Palestinian MP Blasts Int’l Silence over Settlement Expansion
- December, 07, 2013 - 17:36
- World news
TEHRAN (Tasnim) – A member of the Palestinian legislative body condemned the international community's silence in the face of relentless expansion of Jewish settlements on occupied land, saying such a policy could embolden Israel to usurp more of Palestinian lands.
“This silence of the countries that have relations with that regime (Tel Aviv), particularly the US and the EU, is a kind of cover up for Tel Aviv’s moves, and gives Israel the green light to commit aggressive moves, seize more lands of the Palestinians, and build more settlements,” Dr. Salem Salamah told Tasnim on Saturday.

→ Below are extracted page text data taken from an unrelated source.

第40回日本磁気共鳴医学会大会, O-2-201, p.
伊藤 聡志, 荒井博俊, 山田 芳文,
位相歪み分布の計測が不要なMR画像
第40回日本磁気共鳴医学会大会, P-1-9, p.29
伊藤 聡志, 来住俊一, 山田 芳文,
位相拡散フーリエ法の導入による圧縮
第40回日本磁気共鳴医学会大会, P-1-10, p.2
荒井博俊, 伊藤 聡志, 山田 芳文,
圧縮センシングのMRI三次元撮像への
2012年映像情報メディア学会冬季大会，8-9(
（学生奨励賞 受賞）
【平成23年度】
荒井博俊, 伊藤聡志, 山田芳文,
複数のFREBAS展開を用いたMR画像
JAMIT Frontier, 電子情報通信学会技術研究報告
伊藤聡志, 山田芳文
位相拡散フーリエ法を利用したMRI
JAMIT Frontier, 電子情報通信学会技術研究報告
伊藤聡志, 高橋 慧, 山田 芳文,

According to him, the silence of the Arab world and the freedom seekers towards the aggressive moves of the Zionist regime is to the benefit of the US and that regime.
The Palestinian lawmaker said that under such conditions resistance is the only option for the Palestinian nation, through which, he hoped, they can regain their lost rights, free the occupied al-Quds (Jerusalem) and their occupied lands.
The resistance groups in Palestine, which are mainly centered in the Gaza Strip, are against any deal with Israel that falls short of their aspiration of liberating all Palestinian lands occupied by the Zionist regime.
But the Palestinian Authority led by Mahmoud Abbas is in talk with Israel for a Palestinian state within pre-1967 borders, with East al-Quds (Jerusalem) as its capital. But more than 200 settlements and outposts in the West Bank including in East al-Quds (Jerusalem) that have dotted their land and house more than 500,000 Jews make that dream ever more elusive. The settlements are considered illegal under international law.
And to the disappointment of the Palestinians who want their own state, Israel keeps building more housing units in the illegal settlements and has refused to accept pre-1967 borders.
Israeli prime Minister Benjamin Netanyahu has rejected any return to the pre-1967 lines as "indefensible", saying it would not take into account the demographic changes on the ground.
Return of palestinian refugees to their homeland and the status of East al-Quds, which the Palestinians want as the capital of their future, independent state are other daunting issues to be addressed in negotiations.
The direct Israeli-Palestinian peace talks launched in July have shown little sign of progress. A previous round of negotiations collapsed in September 2010 in a bitter row over Israeli settlements.
The United Nations says chances for a negotiated two-state deal ending the decades-long Israeli-Palestinian conflict may be "irreparably damaged" unless Israel stops new settlement construction in the occupied West Bank.